WHAT IS BEING ASKED – From the records below, transcribe only the lines running from the one with "Concurso ‘2016 Puntadas’ para diseñar el" through the one with "este ámbito y". Keep both of those end lines.

DATA SUPPLIED –
((
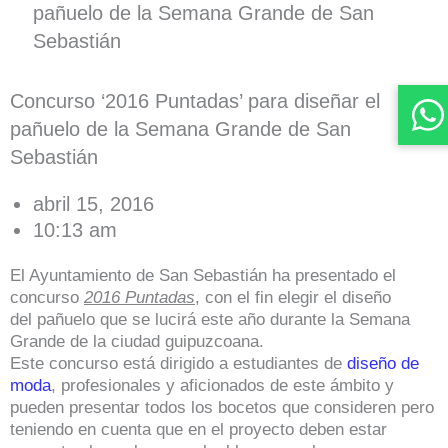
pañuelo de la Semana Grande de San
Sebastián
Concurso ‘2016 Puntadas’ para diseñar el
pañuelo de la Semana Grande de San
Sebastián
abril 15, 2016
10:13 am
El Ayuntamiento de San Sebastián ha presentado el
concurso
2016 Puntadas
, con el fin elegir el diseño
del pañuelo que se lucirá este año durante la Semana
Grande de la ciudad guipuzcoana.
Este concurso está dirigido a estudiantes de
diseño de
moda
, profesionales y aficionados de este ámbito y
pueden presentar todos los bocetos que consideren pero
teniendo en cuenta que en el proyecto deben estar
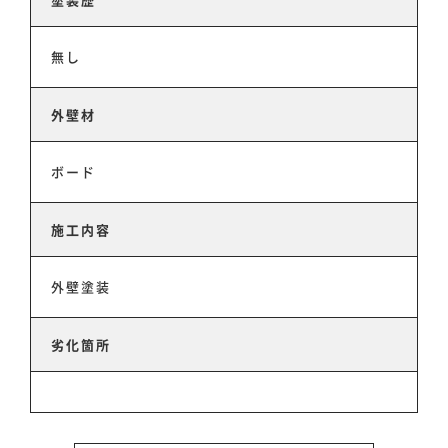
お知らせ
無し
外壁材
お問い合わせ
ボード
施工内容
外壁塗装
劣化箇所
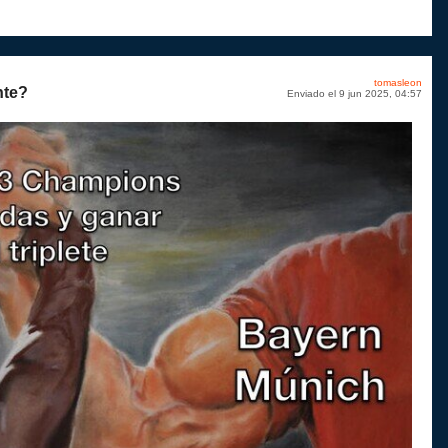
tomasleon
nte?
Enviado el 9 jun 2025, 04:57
))
RESULT BELOW –
Concurso ‘2016 Puntadas’ para diseñar el
pañuelo de la Semana Grande de San
Sebastián
abril 15, 2016
10:13 am
El Ayuntamiento de San Sebastián ha presentado el
concurso
2016 Puntadas
, con el fin elegir el diseño
del pañuelo que se lucirá este año durante la Semana
Grande de la ciudad guipuzcoana.
Este concurso está dirigido a estudiantes de
diseño de
moda
, profesionales y aficionados de este ámbito y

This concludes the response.